Why Warren Buffett wouldn’t have become the greatest investor ever without Charlie Munger


Charlie Munger ahead of the Berkshire Hathaway Annual Shareholders Meeting in Omaha Nebraska.

David A. Grogan | CNBC

Warren Buffett is arguably the most celebrated investor of our generation, but he couldn’t have earned the title without Charlie Munger’s influence.

Munger, Berkshire Hathaway’s vice chairman who passed away Tuesday at the age of 99, was instrumental in directing a young Buffett into buying strong-brand quality companies instead of dirt-cheap failing names that he called “cigar butts.”

The blueprint Munger instilled in Buffett was simple: To buy a wonderful business at a fair price, not a fair business at a wonderful price. It became the reason that Berkshire managed to grow into an empire consisting of first-class businesses in insurance, railroad, retail, energy and manufacturing.

“It took Charlie Munger to break my cigar-butt habits and set the course for building a business that could combine huge size with satisfactory profits,” Buffett wrote in Berkshire’s the 50-year anniversary letter in 2014. “Charlie’s most important architectural feat was the design of today’s Berkshire.”

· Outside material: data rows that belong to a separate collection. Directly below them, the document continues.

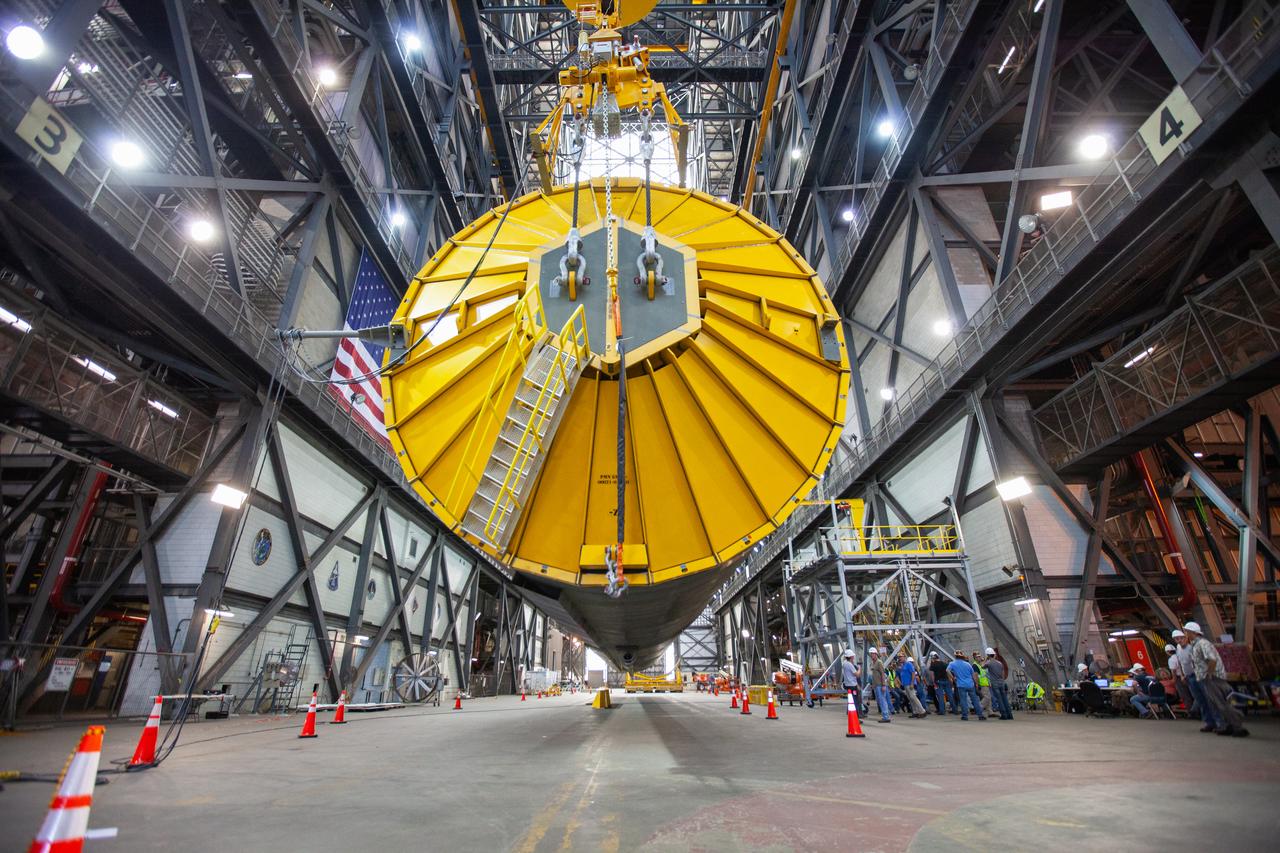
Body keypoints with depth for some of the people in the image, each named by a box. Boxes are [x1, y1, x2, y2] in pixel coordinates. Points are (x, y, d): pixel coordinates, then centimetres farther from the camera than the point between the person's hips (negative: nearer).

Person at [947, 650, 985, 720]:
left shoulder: (952, 664, 1)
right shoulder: (968, 664, 7)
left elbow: (947, 670, -16)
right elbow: (973, 675, 11)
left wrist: (953, 678, -3)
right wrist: (976, 683, 22)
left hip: (961, 685, -3)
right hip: (970, 685, 3)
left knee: (963, 701, 1)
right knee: (975, 700, 10)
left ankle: (965, 716, 1)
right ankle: (980, 715, 15)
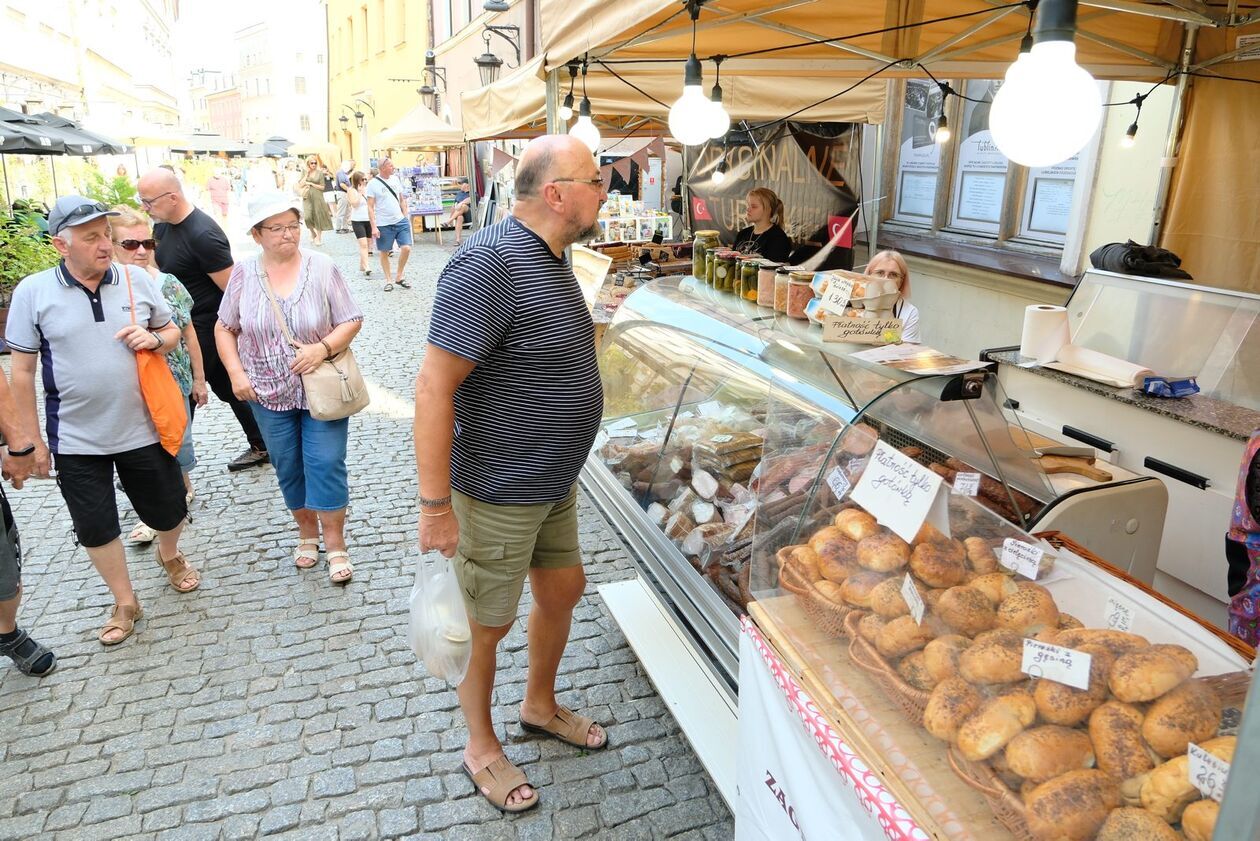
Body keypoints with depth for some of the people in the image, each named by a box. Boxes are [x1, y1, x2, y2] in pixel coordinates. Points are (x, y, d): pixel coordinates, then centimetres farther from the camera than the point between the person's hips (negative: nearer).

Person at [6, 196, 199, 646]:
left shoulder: (137, 279, -4)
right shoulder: (32, 291, -8)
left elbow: (172, 331, 10)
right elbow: (22, 371, -3)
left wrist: (155, 339, -14)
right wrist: (30, 439, -1)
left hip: (143, 429, 1)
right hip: (76, 439, -1)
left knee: (169, 511, 15)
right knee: (95, 528, 10)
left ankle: (169, 555, 49)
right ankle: (125, 603, 31)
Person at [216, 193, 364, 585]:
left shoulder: (322, 268, -7)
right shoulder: (244, 274, -1)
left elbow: (351, 321, -5)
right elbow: (225, 328, 8)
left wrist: (323, 348, -22)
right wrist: (236, 373, -4)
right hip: (270, 392, 2)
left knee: (326, 463, -4)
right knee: (288, 467, 12)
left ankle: (335, 543, 10)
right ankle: (307, 532, 32)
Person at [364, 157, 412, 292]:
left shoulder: (396, 179, 6)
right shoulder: (373, 184, -9)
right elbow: (370, 207, -9)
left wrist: (405, 216, 13)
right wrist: (373, 227, -15)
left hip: (400, 221, 4)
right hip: (383, 225, -4)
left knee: (406, 248, -6)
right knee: (384, 253, 6)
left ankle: (399, 277, 12)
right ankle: (389, 280, 20)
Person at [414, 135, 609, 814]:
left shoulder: (549, 256, 7)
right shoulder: (490, 262, -25)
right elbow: (434, 386, -27)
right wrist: (436, 506, -24)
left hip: (554, 481, 9)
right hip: (499, 493, -9)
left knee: (563, 590, 23)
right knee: (487, 627, 11)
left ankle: (540, 706, 49)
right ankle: (481, 748, 37)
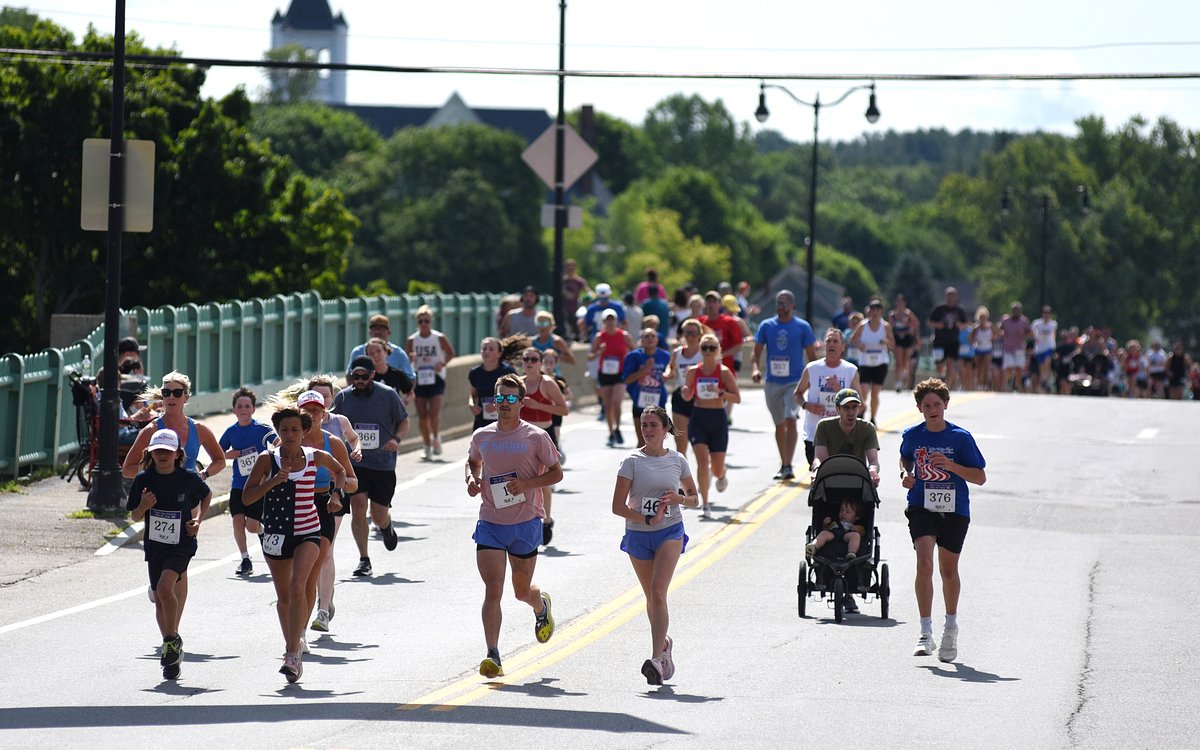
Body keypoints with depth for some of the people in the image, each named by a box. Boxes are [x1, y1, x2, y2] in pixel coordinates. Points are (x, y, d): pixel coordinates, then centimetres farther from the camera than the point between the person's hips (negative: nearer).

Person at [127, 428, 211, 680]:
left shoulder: (188, 478, -7)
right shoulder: (144, 480, -4)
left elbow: (206, 495, 13)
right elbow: (134, 516, 3)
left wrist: (198, 520, -1)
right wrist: (143, 506, -19)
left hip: (182, 543, -4)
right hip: (155, 544, 4)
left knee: (165, 588, -23)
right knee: (159, 599, 8)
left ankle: (173, 639, -4)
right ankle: (171, 649, 25)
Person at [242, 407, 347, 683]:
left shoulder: (316, 457, -2)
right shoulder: (267, 459, -5)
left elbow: (340, 471, 20)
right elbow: (247, 497, -7)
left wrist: (336, 494, 4)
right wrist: (272, 482, -20)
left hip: (307, 533, -2)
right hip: (275, 534, 2)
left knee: (297, 588, -21)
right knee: (283, 596, 13)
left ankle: (293, 654, -21)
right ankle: (292, 643, 36)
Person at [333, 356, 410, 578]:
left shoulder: (388, 395, -3)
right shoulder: (343, 397, 2)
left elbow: (404, 422, 6)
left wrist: (396, 439, -14)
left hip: (383, 463, -1)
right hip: (354, 463, 1)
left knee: (379, 516, 4)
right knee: (358, 510, -13)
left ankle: (387, 526, 42)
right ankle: (364, 560, -5)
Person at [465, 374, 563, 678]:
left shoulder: (536, 437, -5)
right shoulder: (481, 437, 5)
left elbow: (556, 473, 1)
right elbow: (473, 461, 25)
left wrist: (527, 483, -15)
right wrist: (472, 479, 2)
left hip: (525, 524, -1)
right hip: (490, 524, 1)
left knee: (522, 591, 12)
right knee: (492, 590, -12)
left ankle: (541, 605, 50)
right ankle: (493, 657, -14)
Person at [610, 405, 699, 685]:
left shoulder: (677, 460, 3)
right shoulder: (633, 462, -2)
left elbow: (695, 499, 14)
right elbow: (618, 506, -7)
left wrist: (679, 498, -8)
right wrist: (647, 519, -17)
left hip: (670, 533, -1)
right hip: (638, 535, 1)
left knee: (658, 592, -17)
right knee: (651, 597, 12)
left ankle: (656, 659, -21)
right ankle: (663, 643, 38)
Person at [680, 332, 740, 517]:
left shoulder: (724, 372, -6)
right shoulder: (693, 371, 0)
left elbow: (737, 398, -7)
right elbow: (688, 397, 12)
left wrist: (720, 392, -23)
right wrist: (685, 392, -12)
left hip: (718, 420, -1)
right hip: (698, 420, 1)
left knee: (717, 469, 5)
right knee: (702, 460, -16)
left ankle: (721, 476, 46)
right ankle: (704, 505, -8)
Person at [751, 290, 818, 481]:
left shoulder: (803, 327, -1)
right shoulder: (766, 326, 5)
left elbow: (811, 355, 4)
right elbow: (757, 352, 7)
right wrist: (755, 368, -12)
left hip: (795, 381, -3)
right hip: (773, 382, 3)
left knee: (790, 420, -18)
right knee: (779, 425, 12)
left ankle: (788, 466, -21)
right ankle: (783, 465, 25)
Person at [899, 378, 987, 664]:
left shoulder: (961, 437, -7)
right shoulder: (912, 435, 0)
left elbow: (980, 477, -5)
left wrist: (952, 466, -20)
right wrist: (906, 474, 2)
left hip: (954, 511, 0)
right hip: (922, 508, 0)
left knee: (949, 570, 12)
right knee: (924, 563, -19)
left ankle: (951, 629, 36)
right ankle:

The “Oracle of Omaha” compared buying troubled companies at deep discounts to picking up a discarded cigar butt that had one puff remaining in it. “Though the stub might be ugly and soggy, the puff would be free. Once that momentary pleasure was enjoyed, however, no more could be expected,” he said.

Straightening Buffett out

Buffett studied under fabled father of value investing Benjamin Graham at Columbia University after World War II and developed an extraordinary knack for picking cheap stocks. He said Munger made him realize this cigar-butt investing strategy could only go so far, and if he wanted to expand Berkshire in a significant way, it wouldn’t be enough.

“He actually hit me over the head with a two by four from the idea of buying very so-so companies at very cheap prices, knowing that that was some small profit and looking for really wonderful businesses that we could buy at fair prices,” Buffett said in an interview.

As Munger put it at the 1998 Berkshire shareholder meeting: “It’s not that much fun to buy a business where you really hope this sucker liquidates before it goes broke.”

See’s Candies

While Buffett said there was not a strong line of demarcation where Berkshire went from cigar butts to wonderful companies, the deal to buy See’s Candies marked a significant step towards that direction.

In 1972, Munger convinced Buffett to sign off on Berkshire’s purchase of See’s Candies for $25 million even though the California candy maker had annual pretax earnings of only about $4 million.

It has since produced more than $2 billion in sales for Berkshire.

“Overall, we’ve kept moving in the direction of better and better companies, and now we’ve got a collection of wonderful companies, Buffett said.